Le dieselgate n’est probablement pas terminé. Les nombreuses investigations lancées après septembre 2015 sur les véhicules dans des conditions réelles de conduite déboucheront sans doute sur d’autres révélations et mises en cause. Les constructeurs s’énervent de ce qu’ils appellent des amalgames. Ils rappellent que c’est l’homologation officielle, réalisée sur banc d’essai, qui fait foi, puisqu’elle est la seule à pouvoir comparer entre eux les véhicules de manière incontestable.

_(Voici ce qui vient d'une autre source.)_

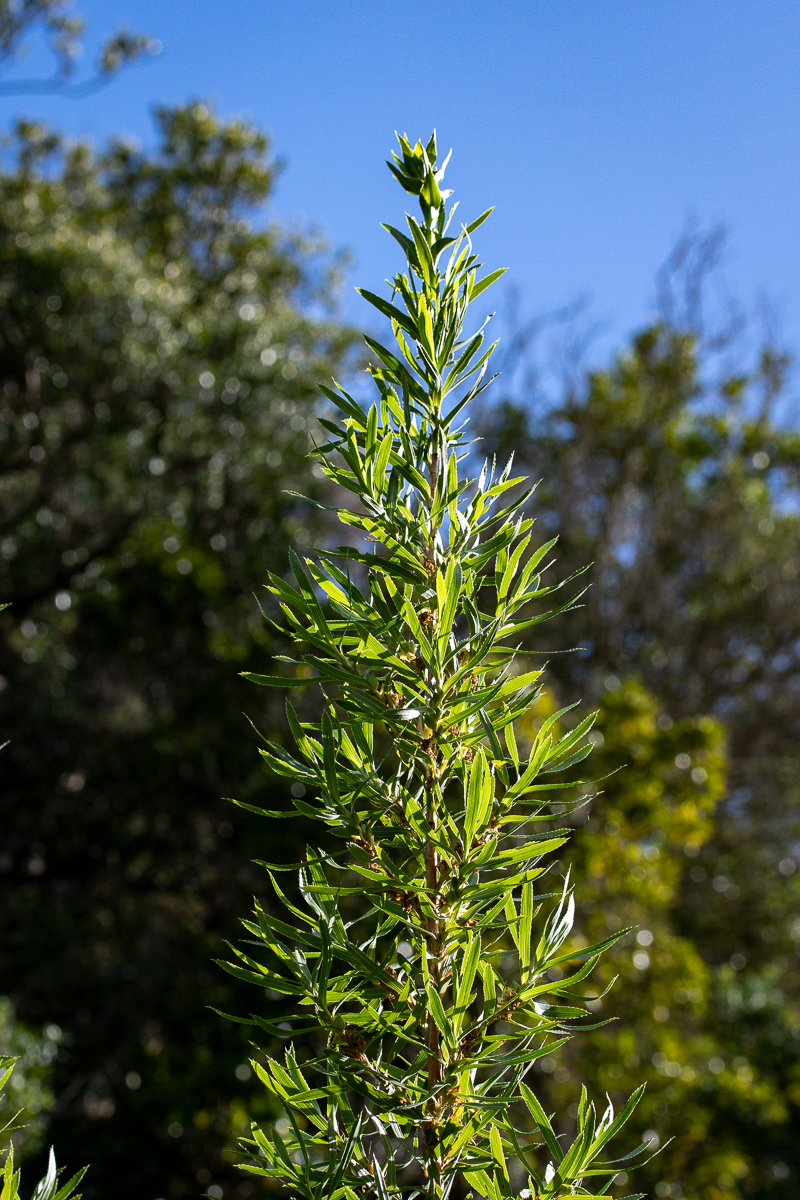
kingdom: Plantae
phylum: Tracheophyta
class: Magnoliopsida
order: Rosales
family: Rosaceae
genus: Cliffortia
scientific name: Cliffortia heterophylla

Il n’empêche, l’ONG européenne Transport & Environment (T & E), qui a compilé les données portant sur 230 modèles, a dressé en septembre 2016 un tableau noir des constructeurs et des véhicules, c’est-à-dire ceux dont les émissions dépassent fortement, en conditions réelles de conduite, les normes autorisées.
Parmi eux, la Fiat 500x, un petit 4x4 urbain, emporte le pompon de l’explosion des compteurs dans la catégorie des moteurs classés Euro6, autrement dit les plus « propres ». Les émissions d’oxydes d’azote du petit bolide dépassent sur route jusqu’à quinze fois la norme légale. T & E a aussi pointé du doigt cinq modèles Mercedes, quatre BMW, Ford, Hyundai, Renault et trois Opel et Volvo.
La commission Royal, de son côté, a approfondi ses investigations sur les véhicules les plus suspects, dont la Fiat 500x, pour laquelle FCA s’est refusé à donner des explications. Au passage, les experts français ont dédouané une Peugeot 5008 de tout soupçon de tricherie au logiciel. Elle doit examiner en février le cas d’une Mercedes Classe S, d’une Ford Kuga et d’une Opel Astra.